In recent years, the schoolyard bully has increased his range of impact through the use of cyber bullying. Cyber bullying is essentially a mode of harassment in which the bully uses technology as a medium to torment the victim. These mediums include popular social networking sites, as well as texting, in order to carry out juvenile acts of verbal aggression.
Cyber bullying is an issue that walks a thin line separating school and police jurisdiction. Cyber bullying falls into school hands, according to WPHS administrator Cindy Gannon, “when the altercation carries over to school grounds.” The moment a student’s school and academic life become jeopardized, is when the school is within its means to intervene. However, the accuser must be able to provide evidence of a verbal exchange to either one of the school’s administrators before the situation can be dealt with.
“Text messaging and Facebook are the two biggest culprits of cyber bullying that we find,” said Del Garrick, Woodland Park High School principal. The consequences for cyber bullying depend upon the severity of the situation. Minor cases of bullying result in detention while more severe cases involving racial or sexual discrimination may result in suspension. However, when the bullying involves threats and or assault, it can lead to police involvement which includes legal consequences such as ticketing as well as jail time.
Another consequence reserved for the more severe cases of cyber bulling, is an expulsion hearing which is carried out by school officials.

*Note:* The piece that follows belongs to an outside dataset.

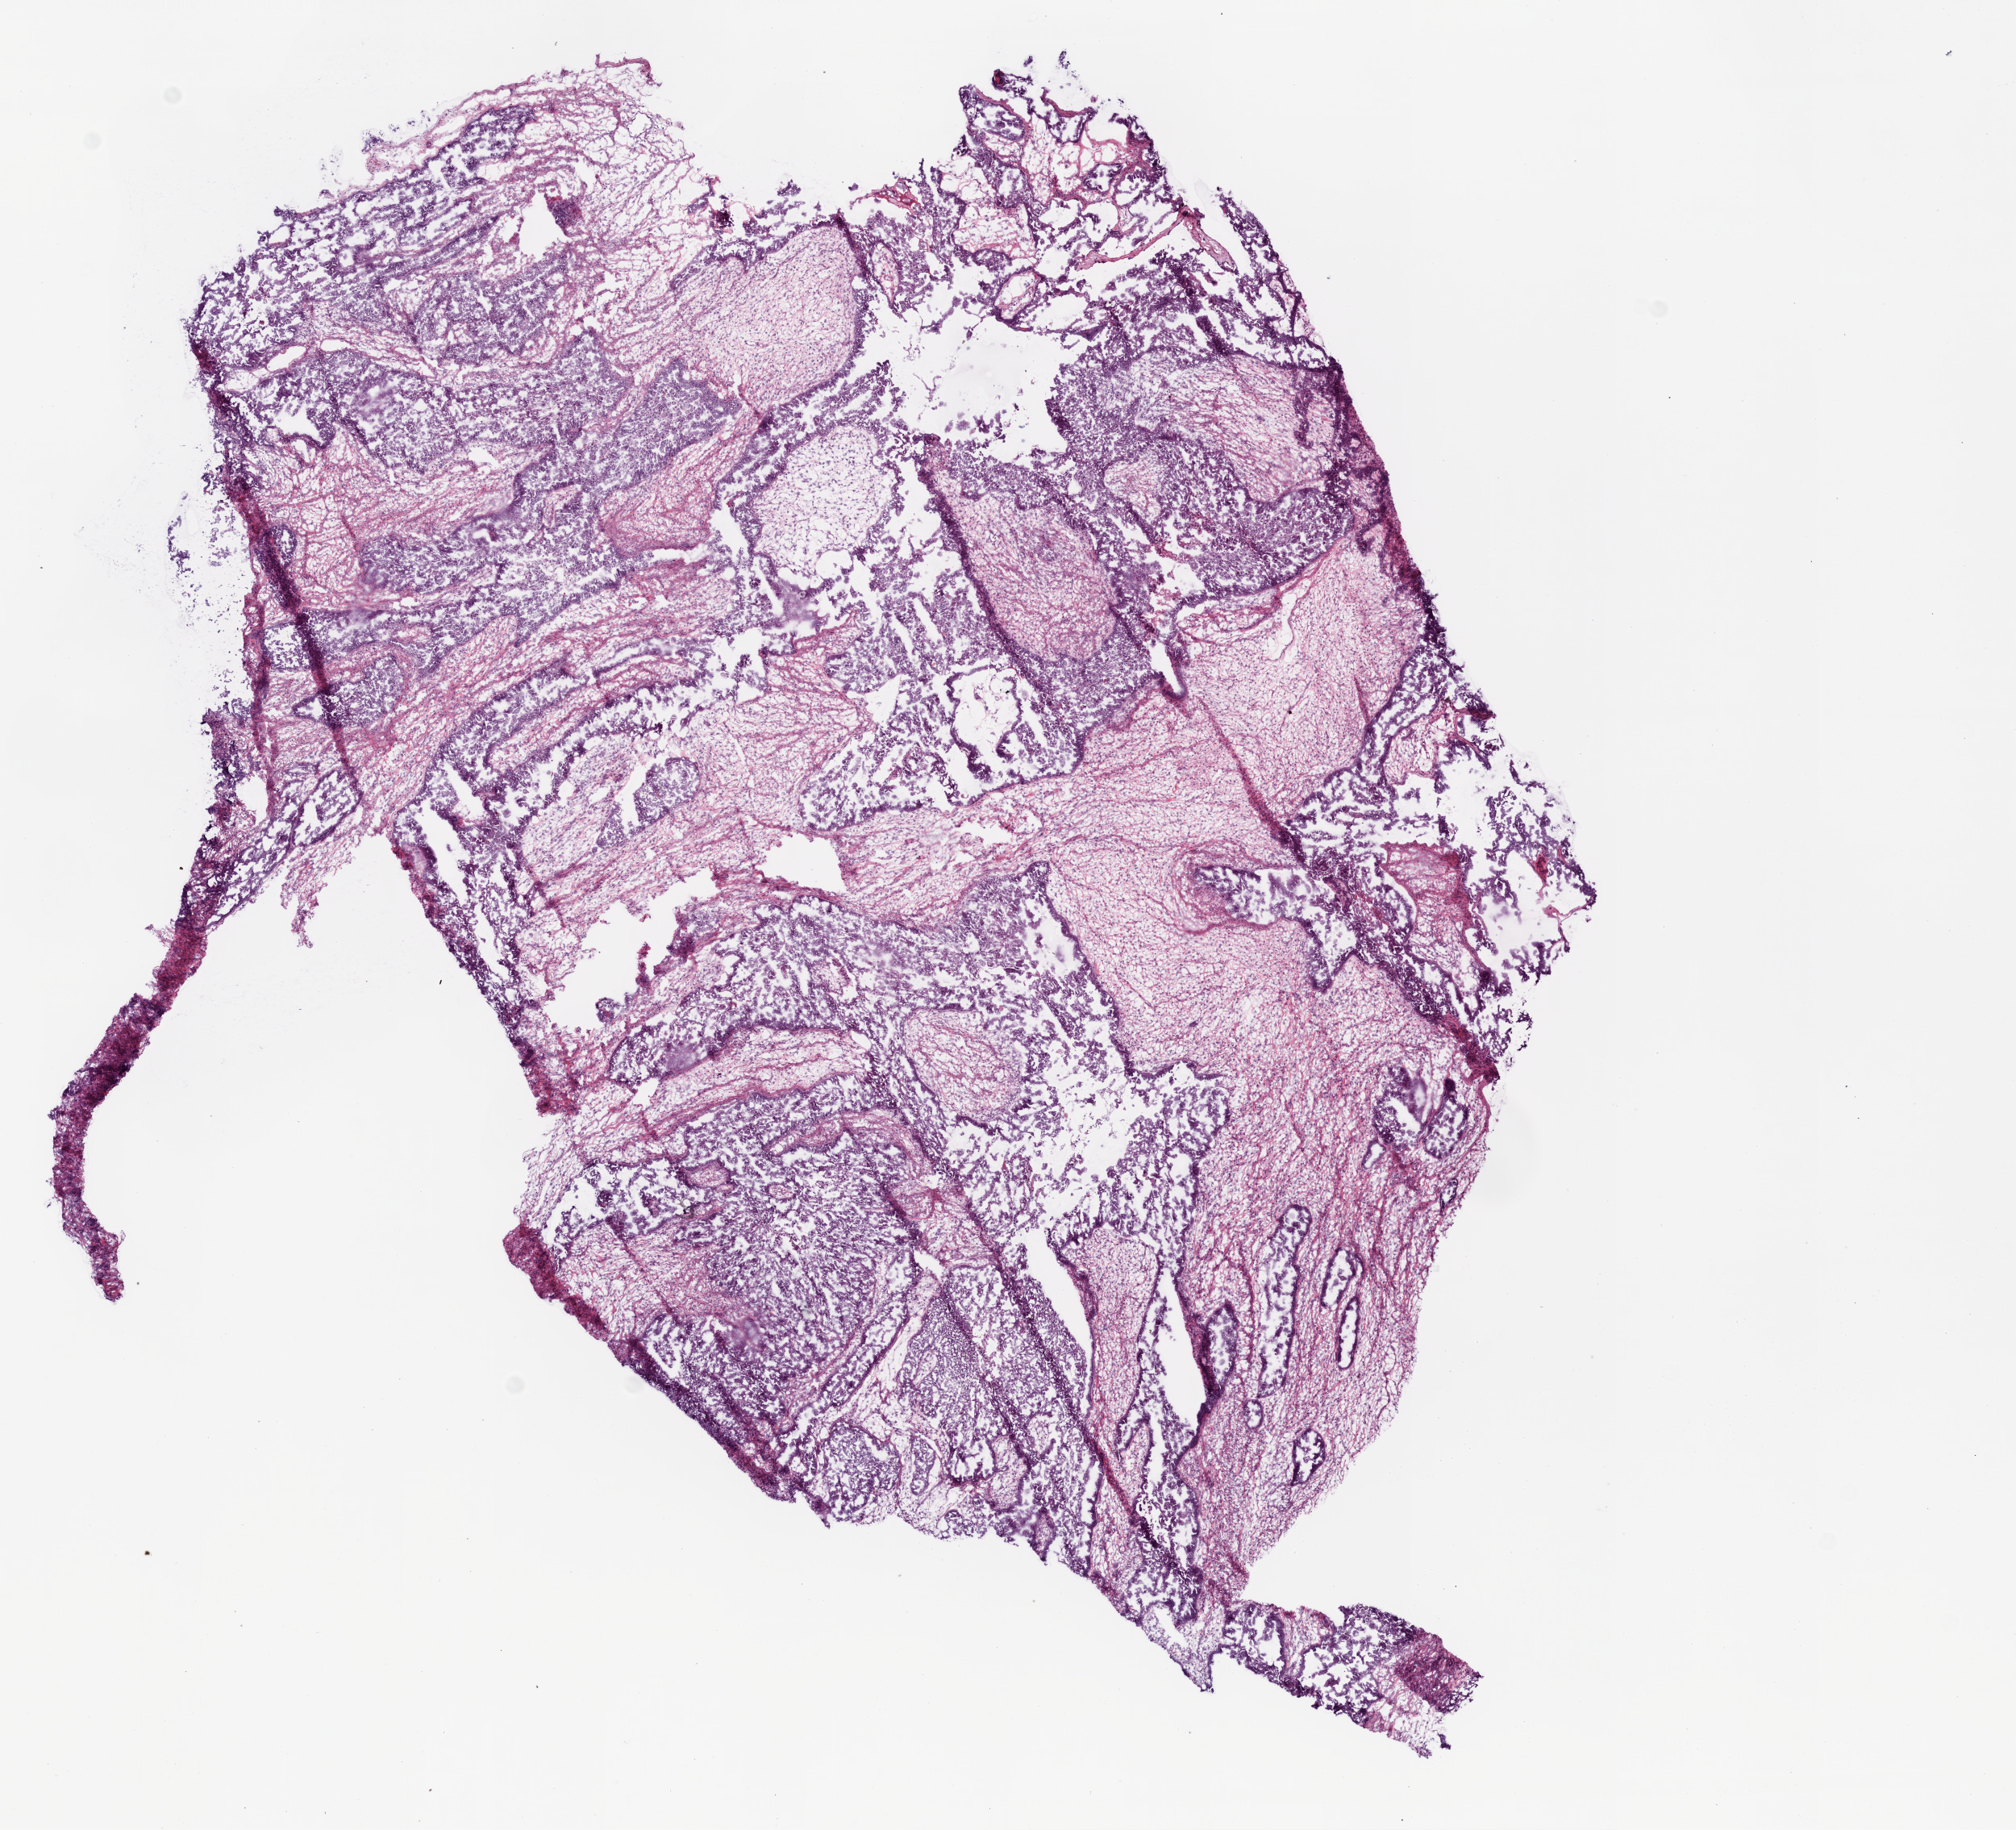
Whole-slide histology image, Hematoxylin and eosin (H&E) stained — low-resolution overview of the scanned area, about 10.0 x 9.1 mm. Frozen section. Ovary, primary tumour sample. Female, age 46 years at initial diagnosis. Histologic grade: G3 (poorly differentiated). Slide review estimates, as recorded: tumour cells 80%, tumour nuclei 80%, normal cells 0%, stromal cells 20%, necrosis 0%.
FIGO stage: IIIC. Laterality: right. Histologic diagnosis: Serous cystadenocarcinoma, NOS.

Such hearings are overseen by the hearing officer, Garrick, who after being presented with the facts of the case along with both sides of the story makes a recommendation as to what discipline would be necessary.
Cyber bullying situations are often dealt with by two departments — the counseling office and the administrators. The counseling office works with the victim and focuses their effort toward alleviating the victim’s distress by helping them to cope with past torment. The administrators, on the other hand, deal with the consequences of the matter and direct their energy toward correcting destructive behavior.
Fortunately, despite its rampant increase over the past several years, WPHS claims to have witnessed a recent decrease in cyber bullying. Garrick attributes this decline to the awareness videos played at both the high school and middle school along with the recent advent of the bullying intervention class.
Created by Administrator Sara Olson, the class is designed to take a more proactive approach toward preventing cyber bullying by placing the bullies and bullied in an environment that allows for an intervention between the two parties.
“Detention was not working, we needed a different approach,” Olson said.
The solution does not lie in preventing the bullying according to Olson, the solution is found in empowering the victim. The sooner those being bullied can self advocate, the sooner cyber bullying will claim fewer victims.